■ **Aufgabenstellung**: Können Sie aus dem Auszug über die Förderung von SeiteneinsteigerInnen die Stelle zwischen „Abgesehen davon war“ und „lässt sich streiten.“, beide eingeschlossen, wortgetreu abtippen?

■ **Bereitgestellter Auszug**:
--
Da ich selbst leider noch keine Praxiserfahrung aus Sicht einer Lehrkraft sammeln konnte, und während meiner eigenen Schullaufbahn die möglichen Maßnahmen, die vor dem Übergang der SeiteneinsteigerInnen in die Regelklasse getroffen wurden, nicht bewusst wahrgenommen habe, kann ich nur die Maßnahmen schildern, die nach dem Übergang getroffen wurden. Denn weder in meiner Grundschulklasse, noch in meiner Gymnasialklasse habe ich Erfahrungen mit einem Modell wie dem teilintegrativen Modell gemacht. Woran ich mich erinnere, ist, dass zu Ende der 1. Klasse ein Schüler in meine Grundschulklasse kam, der so gut wie kein Deutsch sprach. Auch andere Kinder hatten Migrationshintergrund und zum Teil Schwierigkeiten mit der deutschen Sprache, allerdings glaube ich nicht, dass diese als SeiteneinsteigerInnen klassifiziert werden würden. Die binnendifferenzierenden Maßnahmen, die also im Rahmen dieser Situation getroffen wurden, waren, soweit ich mich erinnern kann, eher spärlich. Tatsächlich wurden eher den besseren SchülerInnen Zusatzaufgaben gegeben, als dass den Kindern mit sprachlichen Problemen eigene Aufgaben gestellt wurden. Mir ist allerdings ein Deutschtest in Erinnerung geblieben, bei dem wir eine Geschichte nacherzählen sollten, die die Lehrkraft uns zuvor vorgelesen hatte. Das Leseverständnis wurde demnach bei allen SuS als ausreichend vorausgesetzt, allerdings hatten die Jungen und Mädchen, denen der schriftliche Ausdruck schwer fiel, die Möglichkeit, statt zu schreiben eine kurze Bildergeschichte zu zeichnen. So wurden sie aufgrund eventueller Probleme mit dem Schreiben der deutschen Sprache nicht benachteiligt.

Abgesehen davon war die Sprachförderung von SeiteneinsteigerInnen wohl außerhalb des Regelunterrichts vorgesehen- oder die Sprachkompetenz sollte sich vorwiegend durch den regelmäßigen Kontakt mit deutschsprachigen Mitschülern einstellen. Der anfangs von mir erwähnte Schüler stellt vermutlich eine Ausnahme von der Regel dar, aber im Gegensatz zu meinen Grundschulmitschülern mit LRS hat dieser Seiteneinsteiger im Juni 2015 mit mir zusammen das Abitur abgelegt. Ob das etwas über die Qualität der vorgenommenen Maßnahmen aussagt- darüber lässt sich streiten.

Suchen Sie eine Unterrichtsaufgabe (das Fach können Sie frei auswählen), die als Ersatz- bzw. Erweiterungsaufgabe besonders für neu zugewanderte Schülerinnen und Schüler im Regelunterricht entwickelt wurde. Vergleichen Sie diese Aufgabe mit der „regulären“, also der, die für andere Schülerinnen und Schüler eingesetzt wird. Welche Unterschiede finden Sie? Was halten Sie für hilfreich, was für problematisch?
--
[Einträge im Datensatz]

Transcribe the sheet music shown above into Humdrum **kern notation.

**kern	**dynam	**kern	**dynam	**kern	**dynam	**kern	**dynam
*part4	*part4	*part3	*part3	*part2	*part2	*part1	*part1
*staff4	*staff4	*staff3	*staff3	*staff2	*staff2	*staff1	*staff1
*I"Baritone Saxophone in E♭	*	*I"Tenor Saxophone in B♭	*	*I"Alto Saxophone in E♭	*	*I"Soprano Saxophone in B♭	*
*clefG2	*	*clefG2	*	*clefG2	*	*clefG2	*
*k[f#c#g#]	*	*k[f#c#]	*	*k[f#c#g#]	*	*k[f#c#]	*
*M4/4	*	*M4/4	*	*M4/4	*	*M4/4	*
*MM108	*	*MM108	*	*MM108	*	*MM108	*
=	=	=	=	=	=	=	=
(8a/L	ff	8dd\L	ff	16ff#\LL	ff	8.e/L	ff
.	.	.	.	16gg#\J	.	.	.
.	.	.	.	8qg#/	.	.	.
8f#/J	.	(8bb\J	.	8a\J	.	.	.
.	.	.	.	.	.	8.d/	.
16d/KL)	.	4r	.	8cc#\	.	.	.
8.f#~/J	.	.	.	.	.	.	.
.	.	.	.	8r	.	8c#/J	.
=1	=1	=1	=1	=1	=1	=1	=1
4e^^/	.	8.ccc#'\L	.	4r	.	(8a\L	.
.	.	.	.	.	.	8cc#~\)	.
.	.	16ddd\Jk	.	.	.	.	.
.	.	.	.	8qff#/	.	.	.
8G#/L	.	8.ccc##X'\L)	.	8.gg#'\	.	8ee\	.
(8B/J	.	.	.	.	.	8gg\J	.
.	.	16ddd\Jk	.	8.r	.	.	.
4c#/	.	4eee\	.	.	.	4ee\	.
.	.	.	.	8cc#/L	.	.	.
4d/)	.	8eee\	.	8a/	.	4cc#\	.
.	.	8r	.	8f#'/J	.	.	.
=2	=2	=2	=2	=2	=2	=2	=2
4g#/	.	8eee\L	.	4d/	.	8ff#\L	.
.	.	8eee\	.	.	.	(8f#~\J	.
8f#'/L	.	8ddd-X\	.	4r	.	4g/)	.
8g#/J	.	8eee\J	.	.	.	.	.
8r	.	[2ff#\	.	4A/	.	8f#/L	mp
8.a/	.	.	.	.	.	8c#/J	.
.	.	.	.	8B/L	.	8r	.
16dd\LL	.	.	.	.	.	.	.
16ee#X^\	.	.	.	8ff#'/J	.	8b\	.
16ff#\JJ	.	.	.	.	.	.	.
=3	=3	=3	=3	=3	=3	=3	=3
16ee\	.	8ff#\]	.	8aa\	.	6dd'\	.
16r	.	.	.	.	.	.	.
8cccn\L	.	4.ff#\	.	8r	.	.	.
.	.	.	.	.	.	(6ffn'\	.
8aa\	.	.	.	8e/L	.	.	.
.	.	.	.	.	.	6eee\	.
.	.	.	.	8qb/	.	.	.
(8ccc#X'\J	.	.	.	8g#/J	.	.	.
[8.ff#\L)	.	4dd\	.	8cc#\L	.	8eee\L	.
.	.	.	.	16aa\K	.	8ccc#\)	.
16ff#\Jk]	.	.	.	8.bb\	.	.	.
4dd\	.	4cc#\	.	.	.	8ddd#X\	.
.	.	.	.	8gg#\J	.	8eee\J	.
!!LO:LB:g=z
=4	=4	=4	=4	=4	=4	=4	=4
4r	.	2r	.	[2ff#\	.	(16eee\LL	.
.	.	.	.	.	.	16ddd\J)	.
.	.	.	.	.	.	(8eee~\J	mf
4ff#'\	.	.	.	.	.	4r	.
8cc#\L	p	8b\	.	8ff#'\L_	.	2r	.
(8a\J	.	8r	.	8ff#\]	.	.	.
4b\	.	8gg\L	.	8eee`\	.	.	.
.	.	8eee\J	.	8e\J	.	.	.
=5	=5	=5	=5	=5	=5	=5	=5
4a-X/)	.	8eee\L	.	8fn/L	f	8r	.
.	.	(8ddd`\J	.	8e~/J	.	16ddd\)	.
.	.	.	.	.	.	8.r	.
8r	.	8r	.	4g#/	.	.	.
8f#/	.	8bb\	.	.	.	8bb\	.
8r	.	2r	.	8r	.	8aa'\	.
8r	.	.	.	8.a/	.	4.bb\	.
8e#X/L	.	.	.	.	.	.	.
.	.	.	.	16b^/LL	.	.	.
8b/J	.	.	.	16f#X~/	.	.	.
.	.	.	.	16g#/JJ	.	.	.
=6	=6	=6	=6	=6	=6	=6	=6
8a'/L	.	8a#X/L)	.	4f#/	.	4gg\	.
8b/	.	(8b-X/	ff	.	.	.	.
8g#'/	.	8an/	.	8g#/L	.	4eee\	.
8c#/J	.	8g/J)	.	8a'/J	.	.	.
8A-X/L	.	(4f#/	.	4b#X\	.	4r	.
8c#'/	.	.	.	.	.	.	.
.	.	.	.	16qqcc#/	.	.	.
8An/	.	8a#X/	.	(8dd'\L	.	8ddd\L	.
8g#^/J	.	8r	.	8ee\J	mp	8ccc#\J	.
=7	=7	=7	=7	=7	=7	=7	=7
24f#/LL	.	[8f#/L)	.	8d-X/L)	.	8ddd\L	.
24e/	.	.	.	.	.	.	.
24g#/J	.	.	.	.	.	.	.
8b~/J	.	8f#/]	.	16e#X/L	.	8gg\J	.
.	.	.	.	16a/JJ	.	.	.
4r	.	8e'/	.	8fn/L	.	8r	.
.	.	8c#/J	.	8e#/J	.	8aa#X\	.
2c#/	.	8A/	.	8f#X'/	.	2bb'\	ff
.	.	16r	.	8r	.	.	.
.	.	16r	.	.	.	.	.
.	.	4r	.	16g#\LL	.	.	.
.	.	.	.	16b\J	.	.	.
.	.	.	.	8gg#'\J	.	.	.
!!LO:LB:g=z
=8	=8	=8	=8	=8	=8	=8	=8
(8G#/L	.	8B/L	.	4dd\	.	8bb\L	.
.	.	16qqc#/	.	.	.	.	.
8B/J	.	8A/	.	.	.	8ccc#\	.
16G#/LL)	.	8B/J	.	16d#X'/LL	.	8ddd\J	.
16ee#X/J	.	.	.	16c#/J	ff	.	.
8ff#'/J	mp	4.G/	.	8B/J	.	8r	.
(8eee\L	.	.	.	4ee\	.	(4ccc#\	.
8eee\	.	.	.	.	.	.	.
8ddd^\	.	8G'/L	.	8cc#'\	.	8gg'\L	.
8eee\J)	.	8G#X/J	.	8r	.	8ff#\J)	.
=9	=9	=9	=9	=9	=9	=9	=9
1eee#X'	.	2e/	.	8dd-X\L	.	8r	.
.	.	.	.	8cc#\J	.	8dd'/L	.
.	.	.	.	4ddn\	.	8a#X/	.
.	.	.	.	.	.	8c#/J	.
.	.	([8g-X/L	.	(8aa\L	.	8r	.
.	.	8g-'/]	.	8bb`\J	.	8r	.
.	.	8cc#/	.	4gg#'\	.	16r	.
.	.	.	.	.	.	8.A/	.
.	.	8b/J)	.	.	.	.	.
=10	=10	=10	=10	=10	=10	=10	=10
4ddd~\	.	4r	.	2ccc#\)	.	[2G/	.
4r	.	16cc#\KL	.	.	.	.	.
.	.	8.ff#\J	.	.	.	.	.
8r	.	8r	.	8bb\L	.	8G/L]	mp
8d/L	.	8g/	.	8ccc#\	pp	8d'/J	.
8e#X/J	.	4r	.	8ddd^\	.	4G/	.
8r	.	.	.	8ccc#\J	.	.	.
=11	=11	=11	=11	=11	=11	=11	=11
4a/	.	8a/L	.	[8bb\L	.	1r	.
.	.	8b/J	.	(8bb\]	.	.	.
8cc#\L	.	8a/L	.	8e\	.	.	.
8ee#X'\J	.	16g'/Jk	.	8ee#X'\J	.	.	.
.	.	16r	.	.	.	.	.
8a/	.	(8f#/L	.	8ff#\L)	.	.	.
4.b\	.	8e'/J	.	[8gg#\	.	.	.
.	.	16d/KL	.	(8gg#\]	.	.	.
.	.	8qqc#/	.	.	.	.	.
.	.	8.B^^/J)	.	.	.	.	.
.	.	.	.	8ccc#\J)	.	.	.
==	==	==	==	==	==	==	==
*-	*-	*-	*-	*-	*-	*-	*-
--
■ **Lösung dieser Aufgabe**:
Abgesehen davon war die Sprachförderung von SeiteneinsteigerInnen wohl außerhalb des Regelunterrichts vorgesehen- oder die Sprachkompetenz sollte sich vorwiegend durch den regelmäßigen Kontakt mit deutschsprachigen Mitschülern einstellen. Der anfangs von mir erwähnte Schüler stellt vermutlich eine Ausnahme von der Regel dar, aber im Gegensatz zu meinen Grundschulmitschülern mit LRS hat dieser Seiteneinsteiger im Juni 2015 mit mir zusammen das Abitur abgelegt. Ob das etwas über die Qualität der vorgenommenen Maßnahmen aussagt- darüber lässt sich streiten.